[[ Exercise inputs, beginning ]]

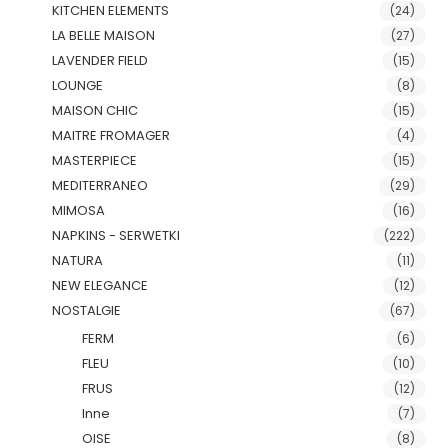
KITCHEN ELEMENTS
(24)
LA BELLE MAISON
(27)
LAVENDER FIELD
(15)
LOUNGE
(8)
MAISON CHIC
(15)
MAITRE FROMAGER
(4)
MASTERPIECE
(15)
MEDITERRANEO
(29)
MIMOSA
(16)
NAPKINS - SERWETKI
(222)
NATURA
(11)
NEW ELEGANCE
(12)
NOSTALGIE
(67)
FERM
(6)
FLEU
(10)
FRUS
(12)
Inne
(7)
OISE
(8)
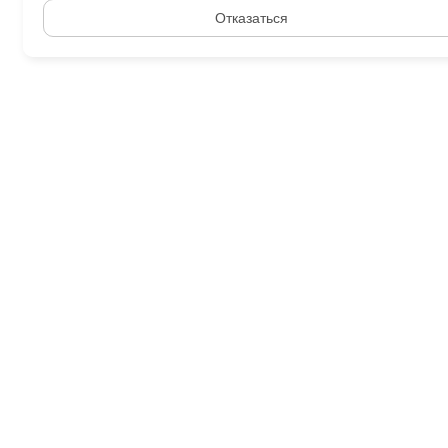
Отказаться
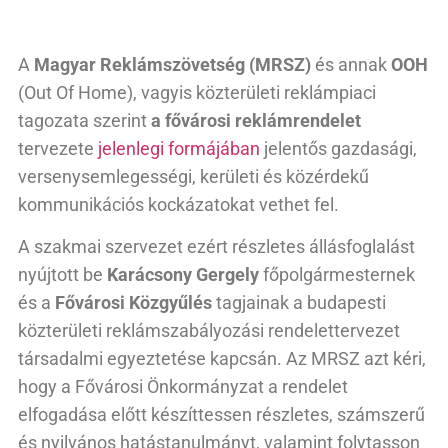
A
Magyar Reklámszövetség
(MRSZ)
és annak
OOH
(Out Of Home), vagyis közterületi reklámpiaci
tagozata szerint
a fővárosi reklámrendelet
tervezete
jelenlegi formájában
jelentős gazdasági,
versenysemlegességi, kerületi és közérdekű
kommunikációs kockázatokat vethet fel.
A szakmai szervezet ezért részletes állásfoglalást
nyújtott be
Karácsony Gergely
főpolgármesternek
és a
Fővárosi Közgyűlés
tagjainak a budapesti
közterületi reklámszabályozási rendelettervezet
társadalmi egyeztetése kapcsán. Az MRSZ azt kéri,
hogy a Fővárosi Önkormányzat a rendelet
elfogadása előtt készíttessen részletes, számszerű
és nyilvános hatástanulmányt, valamint folytasson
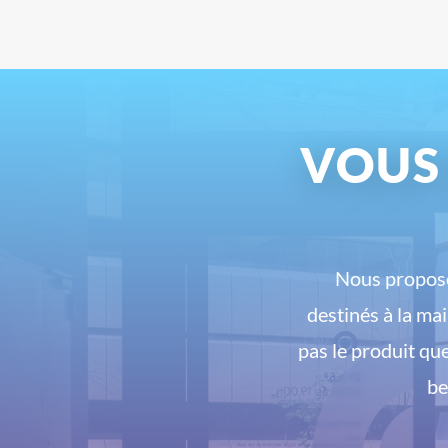
VOUS
Nous proposo
destinés à la ma
pas le produit qu
be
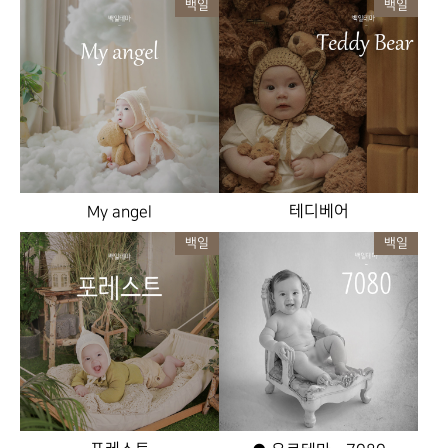
백일
백일
테디베어
My angel
백일
백일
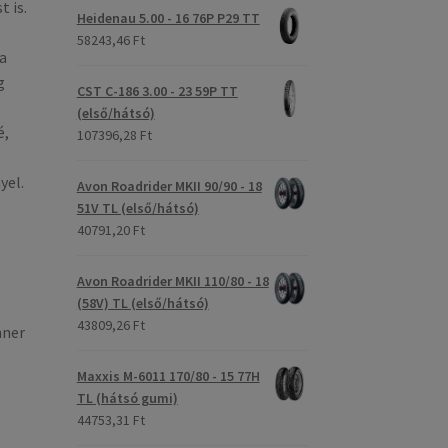
 is.
Heidenau 5.00 - 16 76P P29 TT
58243,46 Ft
a
g
CST C-186 3.00 - 23 59P TT
(első/hátsó)
é,
107396,28 Ft
yel.
Avon Roadrider MKII 90/90 - 18
51V TL (első/hátsó)
40791,20 Ft
Avon Roadrider MKII 110/80 - 18
(58V) TL (első/hátsó)
43809,26 Ft
nner
Maxxis M-6011 170/80 - 15 77H
TL (hátsó gumi)
44753,31 Ft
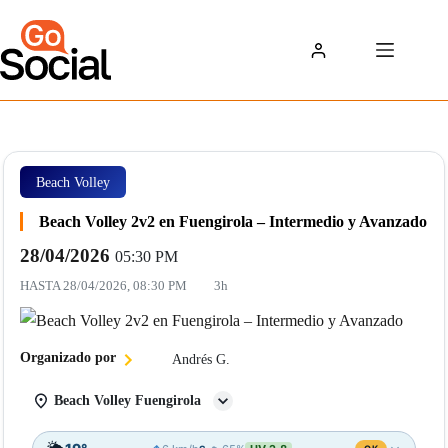
Saltar
al
contenido
Beach Volley
Beach Volley 2v2 en Fuengirola – Intermedio y Avanzado
28/04/2026
05:30 PM
HASTA
28/04/2026, 08:30 PM
3h
Organizado por
Andrés G.
Beach Volley Fuengirola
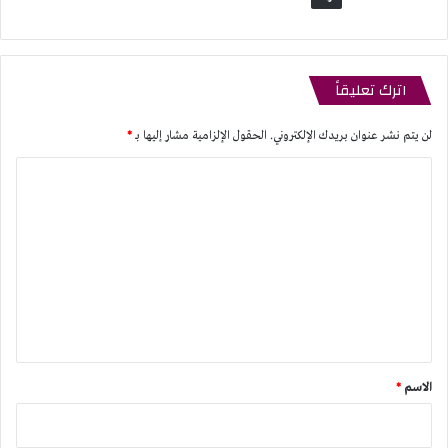
اترك تعليقاً
لن يتم نشر عنوان بريدك الإلكتروني.
الحقول الإلزامية مشار إليها بـ
*
ا
ل
ت
ع
ل
ي
ق
*
الاسم
*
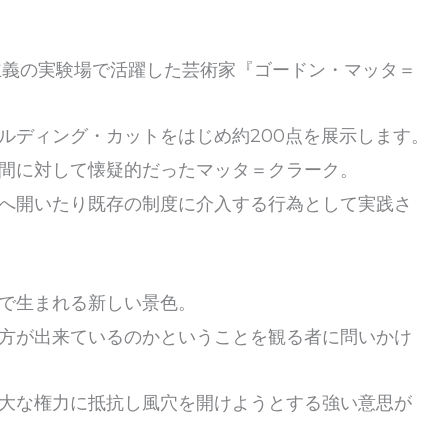
本主義の実験場で活躍した芸術家『ゴードン・マッタ＝
ルディング・カットをはじめ約200点を展示します。
間に対して懐疑的だったマッタ＝クラーク。
へ開いたり既存の制度に介入する行為として実践さ
で生まれる新しい景色。
方が出来ているのかということを観る者に問いかけ
大な権力に抵抗し風穴を開けようとする強い意思が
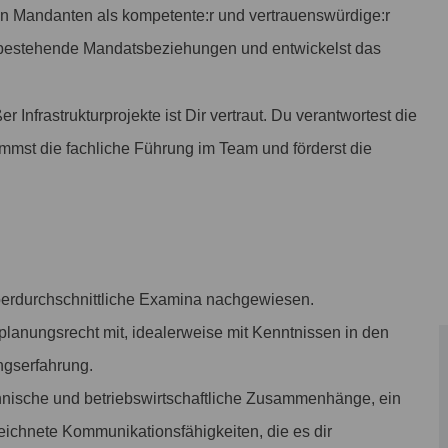
gen Mandanten als kompetente:r und vertrauenswürdige:r
st bestehende Mandatsbeziehungen und entwickelst das
Infrastrukturprojekte ist Dir vertraut. Du verantwortest die
mst die fachliche Führung im Team und förderst die
 überdurchschnittliche Examina nachgewiesen.
planungsrecht mit, idealerweise mit Kenntnissen in den
ngserfahrung.
echnische und betriebswirtschaftliche Zusammenhänge, ein
chnete Kommunikationsfähigkeiten, die es dir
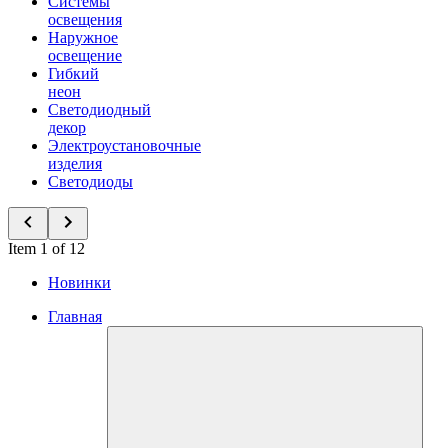
Системы
освещения
Наружное
освещение
Гибкий
неон
Светодиодный
декор
Электроустановочные
изделия
Светодиоды
Item 1 of 12
Новинки
Главная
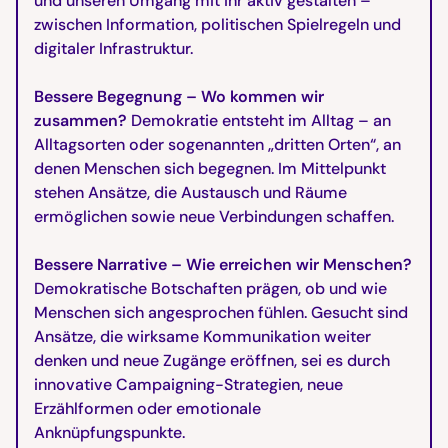
und unseren Umgang mit ihr aktiv gestalten –
zwischen Information, politischen Spielregeln und
digitaler Infrastruktur.
Bessere Begegnung – Wo kommen wir
zusammen?
Demokratie entsteht im Alltag – an
Alltagsorten oder sogenannten „dritten Orten“, an
denen Menschen sich begegnen. Im Mittelpunkt
stehen Ansätze, die Austausch und Räume
ermöglichen sowie neue Verbindungen schaffen.
Bessere Narrative – Wie erreichen wir Menschen?
Demokratische Botschaften prägen, ob und wie
Menschen sich angesprochen fühlen. Gesucht sind
Ansätze, die wirksame Kommunikation weiter
denken und neue Zugänge eröffnen, sei es durch
innovative Campaigning-Strategien, neue
Erzählformen oder emotionale
Anknüpfungspunkte.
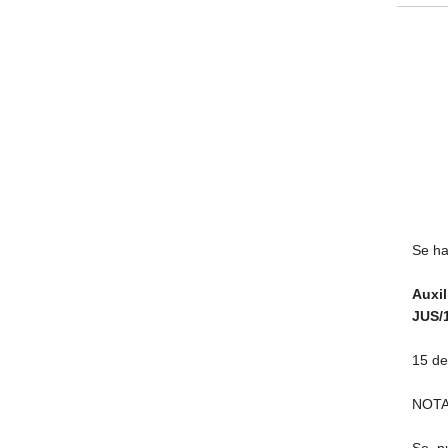
Se ha
Auxi
JUS/1
15 de
NOTA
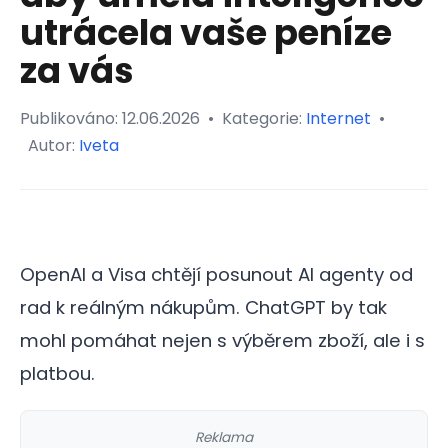
utrácela vaše peníze
za vás
Publikováno:
12.06.2026
•
Kategorie:
Internet
•
Autor:
Iveta
OpenAI a Visa chtějí posunout AI agenty od
rad k reálným nákupům. ChatGPT by tak
mohl pomáhat nejen s výběrem zboží, ale i s
platbou.
Reklama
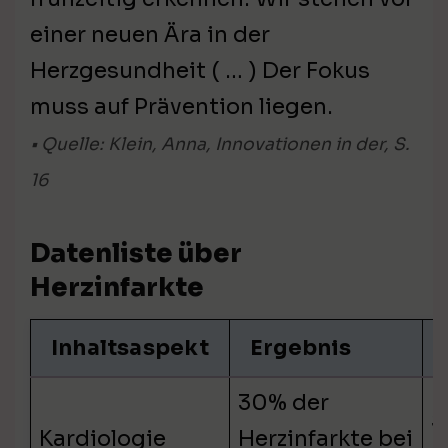
einer neuen Ära in der
Herzgesundheit ( … ) Der Fokus
muss auf Prävention liegen.
• Quelle: Klein, Anna, Innovationen in der, S.
16
Datenliste über
Herzinfarkte
Inhaltsaspekt
Ergebnis
30% der
S
Kardiologie
Herzinfarkte bei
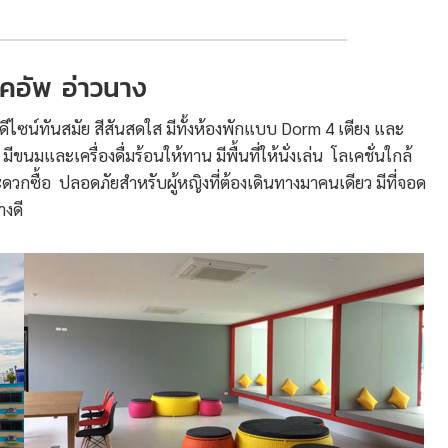
คอัพ อ่าวนาง
ดีไซน์ทันสมัย สีสันสดใส มีทั้งห้องพักแบบ Dorm 4 เตียง และ
ขนมและเครื่องดื่มร้อนให้ทาน มีพื้นที่ให้นั่งเล่น โลเคชั่นใกล้
ดวกซื้อ ปลอดภัยสำหรับผู้หญิงที่ต้องเดินทางมาคนเดียว มีที่จอด
งดี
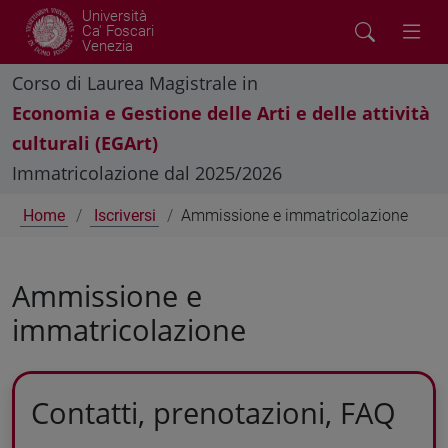
Università
Ca' Foscari
Venezia
Corso di Laurea Magistrale in
Economia e Gestione delle Arti e delle attività
culturali (EGArt)
Immatricolazione dal 2025/2026
Home
Iscriversi
Ammissione e immatricolazione
Ammissione e
immatricolazione
Contatti, prenotazioni, FAQ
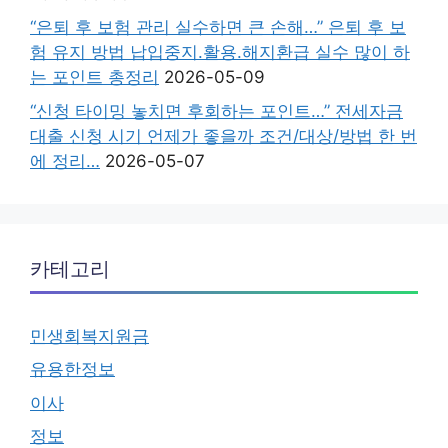
“은퇴 후 보험 관리 실수하면 큰 손해…” 은퇴 후 보
험 유지 방법 납입중지.활용.해지환급 실수 많이 하
는 포인트 총정리
2026-05-09
“신청 타이밍 놓치면 후회하는 포인트…” 전세자금
대출 신청 시기 언제가 좋을까 조건/대상/방법 한 번
에 정리…
2026-05-07
카테고리
민생회복지원금
유용한정보
이사
정보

[[ Exercise inputs, end ]]

- Task directions: Pick out the lines above that hold the string "közterületi" and show them.

- Finished task:
(Out Of Home), vagyis közterületi reklámpiaci
közterületi reklámszabályozási rendelettervezet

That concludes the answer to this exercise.